SI-12 (3) Information Disposal

Use the following techniques to dispose of, destroy, or erase information following the retention period: organization-defined techniques and in a manner that prevents loss, theft, misuse, or unauthorized access.

SI-16 Memory Protection

Implement the following controls to protect the system memory from unauthorized code execution: hardware-based or software-based data execution prevention.

SI-18 Personally Identifiable Information Quality Operations

  1. Check the accuracy, relevance, timeliness, and completeness of Personally Identifiable Information (PII) across the information life cycle at least every one (1) year; and

  2. Correct or delete inaccurate or outdated PII.
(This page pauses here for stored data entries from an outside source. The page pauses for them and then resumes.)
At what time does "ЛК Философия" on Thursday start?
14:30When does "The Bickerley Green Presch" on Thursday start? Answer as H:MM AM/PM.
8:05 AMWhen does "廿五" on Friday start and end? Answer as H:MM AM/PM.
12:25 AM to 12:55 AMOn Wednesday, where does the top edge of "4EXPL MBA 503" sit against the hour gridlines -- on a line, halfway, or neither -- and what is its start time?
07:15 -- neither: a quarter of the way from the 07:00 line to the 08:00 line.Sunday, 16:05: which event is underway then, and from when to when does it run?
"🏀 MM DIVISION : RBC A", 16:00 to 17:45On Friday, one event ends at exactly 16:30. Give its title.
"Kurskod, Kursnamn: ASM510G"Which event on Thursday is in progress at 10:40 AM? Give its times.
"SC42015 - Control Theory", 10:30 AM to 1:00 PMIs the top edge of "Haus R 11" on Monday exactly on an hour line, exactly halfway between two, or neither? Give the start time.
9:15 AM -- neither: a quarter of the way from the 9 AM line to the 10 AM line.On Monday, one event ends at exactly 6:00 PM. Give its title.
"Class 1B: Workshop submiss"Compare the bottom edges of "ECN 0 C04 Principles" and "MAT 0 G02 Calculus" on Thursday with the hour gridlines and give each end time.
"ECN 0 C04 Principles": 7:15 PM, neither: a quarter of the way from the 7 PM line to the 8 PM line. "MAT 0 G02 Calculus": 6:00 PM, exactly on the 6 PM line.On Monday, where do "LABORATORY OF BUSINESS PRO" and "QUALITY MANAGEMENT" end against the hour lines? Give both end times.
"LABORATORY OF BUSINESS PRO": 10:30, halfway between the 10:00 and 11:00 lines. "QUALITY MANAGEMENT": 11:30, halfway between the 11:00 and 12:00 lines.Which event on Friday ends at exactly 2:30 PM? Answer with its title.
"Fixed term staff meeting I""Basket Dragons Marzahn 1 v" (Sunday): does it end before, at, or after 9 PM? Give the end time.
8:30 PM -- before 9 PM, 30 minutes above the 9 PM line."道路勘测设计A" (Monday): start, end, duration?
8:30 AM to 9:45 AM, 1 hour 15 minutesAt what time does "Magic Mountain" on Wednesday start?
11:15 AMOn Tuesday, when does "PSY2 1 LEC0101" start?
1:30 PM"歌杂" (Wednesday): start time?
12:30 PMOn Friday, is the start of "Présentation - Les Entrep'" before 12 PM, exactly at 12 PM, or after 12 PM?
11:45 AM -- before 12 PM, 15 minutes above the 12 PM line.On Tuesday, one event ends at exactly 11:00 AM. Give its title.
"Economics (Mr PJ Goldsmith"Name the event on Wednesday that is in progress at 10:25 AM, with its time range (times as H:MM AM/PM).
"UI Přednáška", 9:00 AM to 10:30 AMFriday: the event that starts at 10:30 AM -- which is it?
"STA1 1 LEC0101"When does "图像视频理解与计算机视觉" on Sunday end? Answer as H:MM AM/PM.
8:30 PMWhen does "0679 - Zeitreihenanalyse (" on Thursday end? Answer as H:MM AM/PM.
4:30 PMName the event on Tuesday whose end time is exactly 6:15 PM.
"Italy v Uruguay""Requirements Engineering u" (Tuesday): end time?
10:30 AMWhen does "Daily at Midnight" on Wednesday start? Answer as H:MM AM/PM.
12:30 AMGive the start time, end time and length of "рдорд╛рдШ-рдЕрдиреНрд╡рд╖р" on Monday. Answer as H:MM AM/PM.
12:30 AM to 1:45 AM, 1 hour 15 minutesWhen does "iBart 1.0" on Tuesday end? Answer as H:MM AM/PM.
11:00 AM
SI-18 Personally Identifiable Information Quality Operations:_

Correct or delete Personally Identifiable Information (PII) upon request by individuals or their designated representatives.

SI-18 (5) Notice of Collection or Deletion:

Notify organization-defined authorized recipients of Personally Identifiable Information (PII) and individuals whose PII has been corrected or deleted.

History

Date Change User Version

Evaluation

The Office of Information Technology (OIT), upon recommendation of the DHS Chief Information Security Officer (CISO), evaluates this policy annually by:

  1. Comparing its content and intent to evolving regulatory compliance standards imposed upon the Agency, such as, IRS 1075, NIST 800-53, and CMS MARS-E.

  2. Addressing any deficiencies or gaps discovered during periodic audits conducted by Georgia DOAA or other regulatory bodies, such as, IRS, CMS, SSA, FBI, etc.